Math!!! Help!!!!?

Question

A particles moves along the x –axis so that, at any times t>0 its acceleration is given by a(t)=6t +6, At time t=0, the velocity of the particles is -9, and its position is -27.

For what values of t>0 is the particles moving to the right?

Answer 1

a(t)=6t +6,

At time t=0, the velocity of the particles is -9, and its position is -27

a(t)=d^2x/dt^2 = 6t +6 integrate

dx/dt = 3 t^2 + 6 t +c

at t=0 , v = - 9>>>> c = - 9

dx/dt = 3 t^2 + 6 t -9 integrate

x = t^3 + 3 t^2 -9t + c1

at t=o m x= - 27 >>> c1 = -27

x = t^3 + 3 t^2 -9t - 27

the x is posive when

t^3 + 3 t^2 -9t - 27=0

t^2 (t - 3) + 6 t (t - 3)+ 9 ( t - 3)
t = 3, and t^2+ 6 t + 9 =0 >>> (t + 3)^2 =0
t = - 3 and -3 (negative time values discarded)

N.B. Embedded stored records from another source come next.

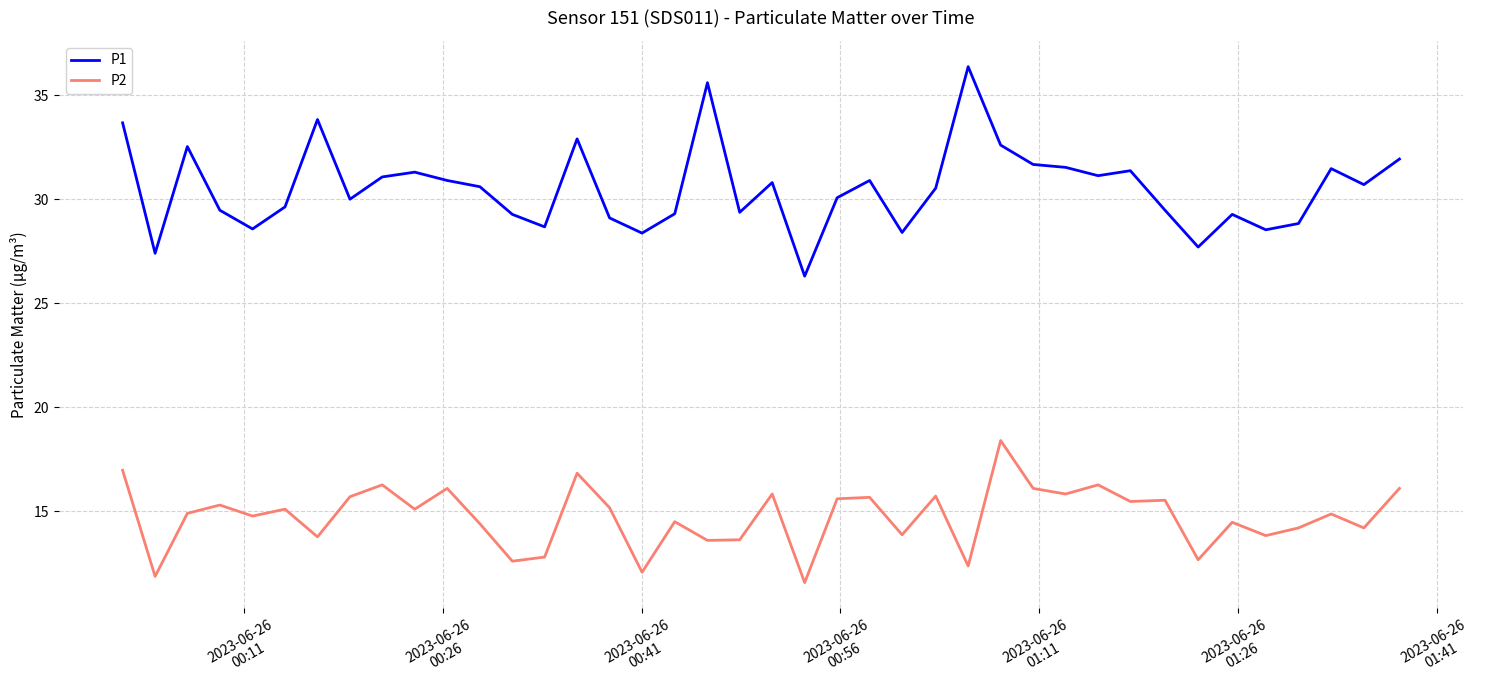

What is the smallest value displayed?

11.6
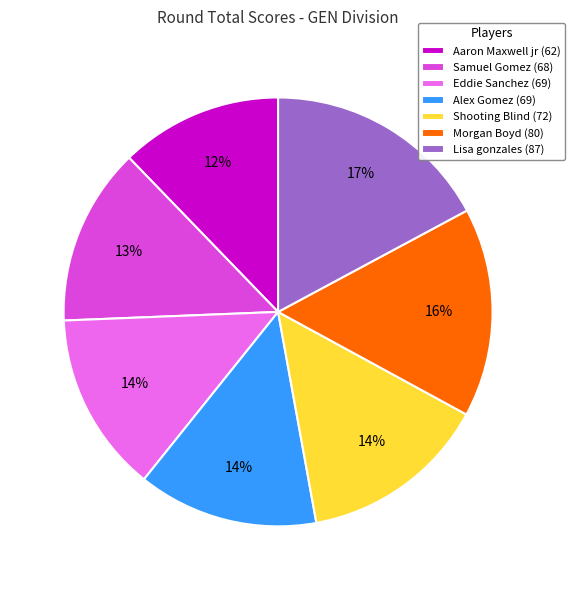

How many slices are in this pie chart?

7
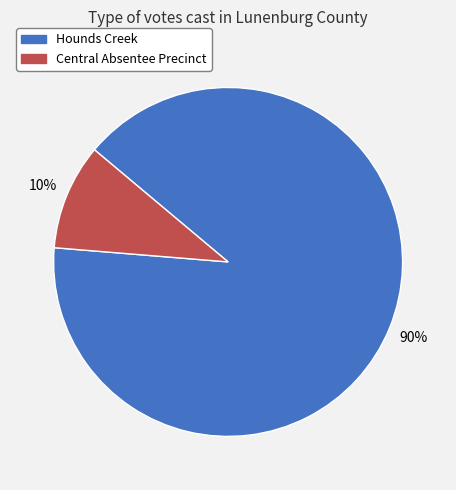

Is there a majority slice in this chart?

Yes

so after t =3 its moving towards right or +x axis

Answer 2

find the velocity function first, which means to take the antiderivative of the a(t). so v(t)=3t^2+6t+c,(c is any constant).
At time t=0, V(0)=3(0)^2+6(0)+c=-9, then you will get c=-9. finally, you get v(t)=3t^2+6t-9, and just set 3t^2+6t-9>0 then you get -3 and 1. The value for the time must be postive, so the correct answer is t >1. i hope it is not too late to help you!

Answer 3

accelaration is 6t+6, then you can write the distance formula as bellow:

d=att+bt+d0,

that in it:

a=6t+t for t>0

d=(6t+6)tt+bt+d0

for finding the velocity (at t=0) you derive the above equation:

v0=d(6ttt+6tt+bt+d0)/dt (when t=0)=18tt+12t+b=0+b=b
assum that v=-9 in t=0, so b=-9

now for finding d0 you can put t=0 in the original equation,
so d0=-27

now you can rewrite your new equation with the factors a, b and d0:


d=(6t+6)tt-9t-27

d=6ttt+6tt-9t-27

this is your movement equation,
now, moving to the right means, your velocity is right hand and d>0,
so 6ttt+6tt-9t-27>0 and the deraive of the equation should be more than 0,
18tt+12t-9>0 and 6ttt+6tt-9t-27>0, you can fine the values of t that make the two statement positive.(this section belongs to 12 years ago and I hardly remember it)

Answer 4

value of t is 19